_Records for this exercise_

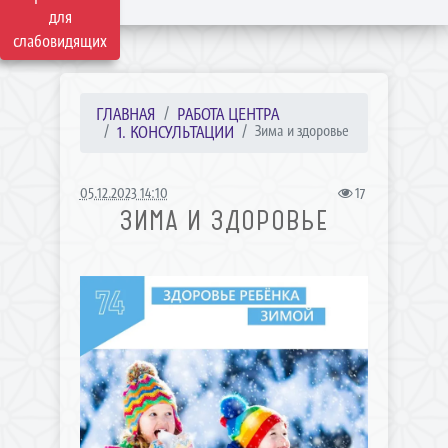
для
слабовидящих
ГЛАВНАЯ
РАБОТА ЦЕНТРА
1. КОНСУЛЬТАЦИИ
Зима и здоровье
05.12.2023 14:10
17
ЗИМА И ЗДОРОВЬЕ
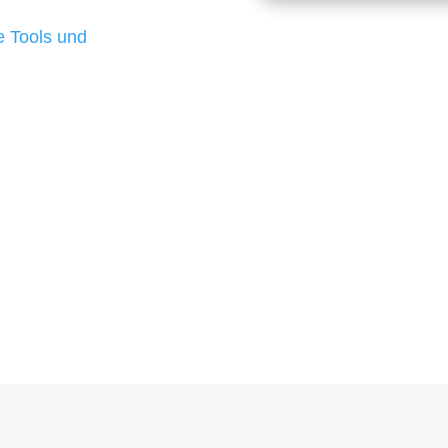
d besten Ergebnisse
 Tools und
, um unsere Kunden in
rojekt?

_Work to be completed_
Any picture in the material is to be dropped; the rest is repeated exactly.

_Solution to this exercise_
для
слабовидящих
ГЛАВНАЯ
РАБОТА ЦЕНТРА
1. КОНСУЛЬТАЦИИ
Зима и здоровье
05.12.2023 14:10
17
ЗИМА И ЗДОРОВЬЕ
d besten Ergebnisse
 Tools und
, um unsere Kunden in
rojekt?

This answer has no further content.